Dataset section start
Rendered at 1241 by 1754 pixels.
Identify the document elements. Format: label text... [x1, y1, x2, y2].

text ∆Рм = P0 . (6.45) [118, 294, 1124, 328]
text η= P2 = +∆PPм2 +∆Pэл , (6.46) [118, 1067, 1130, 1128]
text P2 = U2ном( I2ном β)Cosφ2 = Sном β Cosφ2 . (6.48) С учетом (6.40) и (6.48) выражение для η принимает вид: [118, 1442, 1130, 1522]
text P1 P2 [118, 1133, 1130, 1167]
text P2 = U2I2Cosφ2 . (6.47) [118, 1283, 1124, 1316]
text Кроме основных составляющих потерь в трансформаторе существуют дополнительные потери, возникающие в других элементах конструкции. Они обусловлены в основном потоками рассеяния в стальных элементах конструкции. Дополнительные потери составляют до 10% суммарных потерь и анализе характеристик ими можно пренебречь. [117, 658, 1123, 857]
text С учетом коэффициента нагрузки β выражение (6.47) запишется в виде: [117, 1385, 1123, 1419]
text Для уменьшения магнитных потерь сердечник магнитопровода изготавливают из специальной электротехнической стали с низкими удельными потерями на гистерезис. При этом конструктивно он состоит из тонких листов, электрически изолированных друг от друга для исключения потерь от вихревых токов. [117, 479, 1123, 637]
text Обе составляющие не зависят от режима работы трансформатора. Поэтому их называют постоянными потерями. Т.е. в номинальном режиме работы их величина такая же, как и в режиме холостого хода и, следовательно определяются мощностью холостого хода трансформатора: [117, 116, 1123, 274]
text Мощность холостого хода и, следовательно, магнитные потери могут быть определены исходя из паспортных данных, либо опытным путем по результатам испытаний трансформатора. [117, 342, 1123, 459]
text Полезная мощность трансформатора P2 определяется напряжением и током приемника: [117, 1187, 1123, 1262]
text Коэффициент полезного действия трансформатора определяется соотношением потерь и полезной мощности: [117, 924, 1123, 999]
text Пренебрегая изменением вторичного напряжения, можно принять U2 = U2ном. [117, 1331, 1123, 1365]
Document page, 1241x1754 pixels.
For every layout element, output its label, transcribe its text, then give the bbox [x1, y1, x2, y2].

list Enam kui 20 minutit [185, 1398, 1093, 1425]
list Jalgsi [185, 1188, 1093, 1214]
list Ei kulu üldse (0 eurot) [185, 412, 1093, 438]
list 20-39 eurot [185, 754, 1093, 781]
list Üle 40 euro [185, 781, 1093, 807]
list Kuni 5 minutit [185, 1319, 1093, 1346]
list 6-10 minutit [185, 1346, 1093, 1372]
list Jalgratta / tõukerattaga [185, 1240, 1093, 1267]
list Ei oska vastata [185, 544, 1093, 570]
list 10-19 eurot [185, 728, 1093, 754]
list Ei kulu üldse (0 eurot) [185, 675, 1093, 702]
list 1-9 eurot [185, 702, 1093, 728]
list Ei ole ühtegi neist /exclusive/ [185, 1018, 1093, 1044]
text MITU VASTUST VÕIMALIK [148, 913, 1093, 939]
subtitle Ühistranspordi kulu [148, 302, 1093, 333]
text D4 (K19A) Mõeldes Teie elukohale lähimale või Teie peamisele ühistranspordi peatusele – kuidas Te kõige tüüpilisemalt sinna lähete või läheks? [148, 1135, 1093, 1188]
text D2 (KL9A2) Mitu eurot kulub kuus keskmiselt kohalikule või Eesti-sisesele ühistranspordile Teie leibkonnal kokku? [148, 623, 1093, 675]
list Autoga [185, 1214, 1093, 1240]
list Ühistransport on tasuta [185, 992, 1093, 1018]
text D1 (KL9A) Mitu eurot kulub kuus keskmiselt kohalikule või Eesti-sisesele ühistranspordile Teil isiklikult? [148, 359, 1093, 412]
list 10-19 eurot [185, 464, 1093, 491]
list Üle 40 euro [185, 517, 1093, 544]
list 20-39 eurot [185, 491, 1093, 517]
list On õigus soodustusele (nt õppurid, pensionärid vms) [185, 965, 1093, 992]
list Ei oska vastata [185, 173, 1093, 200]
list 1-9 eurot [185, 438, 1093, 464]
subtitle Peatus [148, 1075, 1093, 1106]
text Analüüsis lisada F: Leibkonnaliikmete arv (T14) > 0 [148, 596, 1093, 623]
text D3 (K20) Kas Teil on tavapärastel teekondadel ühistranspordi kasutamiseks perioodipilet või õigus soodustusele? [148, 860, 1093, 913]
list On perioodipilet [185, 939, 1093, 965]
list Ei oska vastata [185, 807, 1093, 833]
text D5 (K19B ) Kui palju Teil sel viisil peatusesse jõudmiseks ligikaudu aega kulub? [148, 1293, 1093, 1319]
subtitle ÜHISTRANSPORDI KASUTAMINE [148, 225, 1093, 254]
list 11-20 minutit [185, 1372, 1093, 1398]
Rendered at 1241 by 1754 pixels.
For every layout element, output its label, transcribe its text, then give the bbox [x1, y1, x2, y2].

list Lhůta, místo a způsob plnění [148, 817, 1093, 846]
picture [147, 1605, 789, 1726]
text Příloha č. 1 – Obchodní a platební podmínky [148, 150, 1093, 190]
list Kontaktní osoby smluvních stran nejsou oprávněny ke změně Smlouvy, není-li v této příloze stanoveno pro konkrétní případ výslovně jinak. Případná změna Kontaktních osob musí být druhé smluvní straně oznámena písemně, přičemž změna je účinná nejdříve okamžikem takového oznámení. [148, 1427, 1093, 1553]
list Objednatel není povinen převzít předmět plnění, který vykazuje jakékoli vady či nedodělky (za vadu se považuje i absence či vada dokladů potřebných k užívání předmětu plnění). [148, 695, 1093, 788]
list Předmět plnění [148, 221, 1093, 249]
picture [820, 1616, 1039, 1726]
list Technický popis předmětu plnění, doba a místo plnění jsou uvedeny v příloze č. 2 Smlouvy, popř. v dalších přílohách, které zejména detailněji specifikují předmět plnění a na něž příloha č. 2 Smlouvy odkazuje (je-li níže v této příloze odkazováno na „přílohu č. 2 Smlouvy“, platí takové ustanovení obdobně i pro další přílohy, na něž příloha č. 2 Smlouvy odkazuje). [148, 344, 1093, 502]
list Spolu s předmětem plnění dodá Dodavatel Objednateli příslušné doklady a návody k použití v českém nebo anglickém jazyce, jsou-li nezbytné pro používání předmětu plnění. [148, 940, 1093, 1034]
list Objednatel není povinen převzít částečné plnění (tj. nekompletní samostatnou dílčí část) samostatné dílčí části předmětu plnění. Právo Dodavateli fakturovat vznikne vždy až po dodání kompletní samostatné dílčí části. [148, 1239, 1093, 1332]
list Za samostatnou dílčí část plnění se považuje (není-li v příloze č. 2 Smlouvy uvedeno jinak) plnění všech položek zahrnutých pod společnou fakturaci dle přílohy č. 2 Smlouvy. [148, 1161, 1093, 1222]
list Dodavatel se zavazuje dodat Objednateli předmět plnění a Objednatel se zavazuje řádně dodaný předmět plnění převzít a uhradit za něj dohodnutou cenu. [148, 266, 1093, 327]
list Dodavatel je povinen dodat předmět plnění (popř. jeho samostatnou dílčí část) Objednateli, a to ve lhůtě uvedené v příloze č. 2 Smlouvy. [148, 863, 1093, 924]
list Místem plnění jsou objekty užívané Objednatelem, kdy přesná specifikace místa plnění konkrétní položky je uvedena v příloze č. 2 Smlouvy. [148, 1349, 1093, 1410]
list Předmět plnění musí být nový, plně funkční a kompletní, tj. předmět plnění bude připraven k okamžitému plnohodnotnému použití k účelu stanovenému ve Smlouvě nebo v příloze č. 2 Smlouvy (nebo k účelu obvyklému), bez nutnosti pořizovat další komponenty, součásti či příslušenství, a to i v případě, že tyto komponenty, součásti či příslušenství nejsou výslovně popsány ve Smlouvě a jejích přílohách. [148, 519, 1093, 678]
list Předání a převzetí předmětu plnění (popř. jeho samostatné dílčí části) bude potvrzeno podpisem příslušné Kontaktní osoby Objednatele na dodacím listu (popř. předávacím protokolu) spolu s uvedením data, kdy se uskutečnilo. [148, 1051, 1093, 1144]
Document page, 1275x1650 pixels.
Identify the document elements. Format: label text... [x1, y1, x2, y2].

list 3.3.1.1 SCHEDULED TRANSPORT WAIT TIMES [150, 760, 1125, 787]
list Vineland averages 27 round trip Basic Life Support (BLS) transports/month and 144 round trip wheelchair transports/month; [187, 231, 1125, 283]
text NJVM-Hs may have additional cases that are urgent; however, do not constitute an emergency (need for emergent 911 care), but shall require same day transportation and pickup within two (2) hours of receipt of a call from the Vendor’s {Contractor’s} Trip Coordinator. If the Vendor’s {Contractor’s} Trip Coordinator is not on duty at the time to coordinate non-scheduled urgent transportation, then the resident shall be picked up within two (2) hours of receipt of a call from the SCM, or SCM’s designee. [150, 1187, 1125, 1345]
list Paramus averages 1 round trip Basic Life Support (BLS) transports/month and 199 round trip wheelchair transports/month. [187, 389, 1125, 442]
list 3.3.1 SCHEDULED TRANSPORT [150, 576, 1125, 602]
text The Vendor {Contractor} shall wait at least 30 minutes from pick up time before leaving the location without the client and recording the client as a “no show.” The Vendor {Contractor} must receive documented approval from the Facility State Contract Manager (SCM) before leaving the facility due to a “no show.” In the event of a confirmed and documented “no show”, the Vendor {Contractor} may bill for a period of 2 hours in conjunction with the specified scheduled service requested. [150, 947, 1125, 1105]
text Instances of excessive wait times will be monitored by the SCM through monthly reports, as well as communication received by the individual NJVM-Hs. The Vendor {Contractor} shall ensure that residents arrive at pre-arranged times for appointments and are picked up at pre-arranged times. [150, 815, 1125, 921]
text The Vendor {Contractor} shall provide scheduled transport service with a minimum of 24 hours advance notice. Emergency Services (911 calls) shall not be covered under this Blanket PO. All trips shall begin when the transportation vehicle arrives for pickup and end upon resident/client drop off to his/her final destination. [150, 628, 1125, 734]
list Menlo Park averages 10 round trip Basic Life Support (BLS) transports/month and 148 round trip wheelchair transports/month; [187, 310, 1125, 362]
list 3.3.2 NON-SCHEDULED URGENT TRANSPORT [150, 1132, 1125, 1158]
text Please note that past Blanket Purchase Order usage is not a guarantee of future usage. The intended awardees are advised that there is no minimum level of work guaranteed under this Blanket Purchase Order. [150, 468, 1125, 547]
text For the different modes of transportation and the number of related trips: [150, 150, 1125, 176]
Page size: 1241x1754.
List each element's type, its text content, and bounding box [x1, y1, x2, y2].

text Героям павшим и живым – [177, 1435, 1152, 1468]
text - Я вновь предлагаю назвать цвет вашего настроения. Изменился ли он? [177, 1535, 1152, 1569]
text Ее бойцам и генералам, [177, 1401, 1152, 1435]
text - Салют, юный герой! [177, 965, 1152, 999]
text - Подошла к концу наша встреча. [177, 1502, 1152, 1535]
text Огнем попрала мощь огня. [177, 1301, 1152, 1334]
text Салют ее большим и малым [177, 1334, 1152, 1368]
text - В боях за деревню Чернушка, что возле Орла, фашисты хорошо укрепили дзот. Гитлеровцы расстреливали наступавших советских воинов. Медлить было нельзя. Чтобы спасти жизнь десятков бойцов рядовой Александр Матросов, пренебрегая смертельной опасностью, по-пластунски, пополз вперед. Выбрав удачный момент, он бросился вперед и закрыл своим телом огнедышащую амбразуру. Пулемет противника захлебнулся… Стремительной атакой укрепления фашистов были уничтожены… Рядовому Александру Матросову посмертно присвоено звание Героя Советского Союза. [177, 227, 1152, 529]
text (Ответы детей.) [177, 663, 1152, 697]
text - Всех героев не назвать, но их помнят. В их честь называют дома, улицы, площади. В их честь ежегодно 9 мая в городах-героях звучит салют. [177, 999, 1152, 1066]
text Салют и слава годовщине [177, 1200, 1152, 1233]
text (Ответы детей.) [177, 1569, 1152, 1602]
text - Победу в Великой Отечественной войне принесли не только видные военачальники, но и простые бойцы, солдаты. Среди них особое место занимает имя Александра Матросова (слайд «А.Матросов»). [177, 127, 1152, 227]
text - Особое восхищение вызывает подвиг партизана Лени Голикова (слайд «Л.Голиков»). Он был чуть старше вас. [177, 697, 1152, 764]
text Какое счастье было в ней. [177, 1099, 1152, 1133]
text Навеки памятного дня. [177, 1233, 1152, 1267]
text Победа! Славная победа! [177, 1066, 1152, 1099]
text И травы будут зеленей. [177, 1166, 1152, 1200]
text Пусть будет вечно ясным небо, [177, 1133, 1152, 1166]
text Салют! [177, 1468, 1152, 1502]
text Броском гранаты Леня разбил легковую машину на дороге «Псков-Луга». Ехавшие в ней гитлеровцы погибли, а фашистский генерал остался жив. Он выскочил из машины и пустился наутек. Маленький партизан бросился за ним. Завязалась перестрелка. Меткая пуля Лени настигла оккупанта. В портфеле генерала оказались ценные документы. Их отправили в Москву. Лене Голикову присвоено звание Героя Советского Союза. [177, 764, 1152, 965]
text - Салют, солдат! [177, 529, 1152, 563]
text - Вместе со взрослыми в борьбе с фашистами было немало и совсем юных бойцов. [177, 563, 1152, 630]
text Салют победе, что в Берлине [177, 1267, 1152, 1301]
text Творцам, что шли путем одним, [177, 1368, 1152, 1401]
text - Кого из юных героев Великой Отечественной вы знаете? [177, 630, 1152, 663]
Dataset section end
_Activity_:
Look through the entries and return each line that has the word "Великой" in it.

_Response to the task_:
text - Победу в Великой Отечественной войне принесли не только видные военачальники, но и простые бойцы, солдаты. Среди них особое место занимает имя Александра Матросова (слайд «А.Матросов»). [177, 127, 1152, 227]
text - Кого из юных героев Великой Отечественной вы знаете? [177, 630, 1152, 663]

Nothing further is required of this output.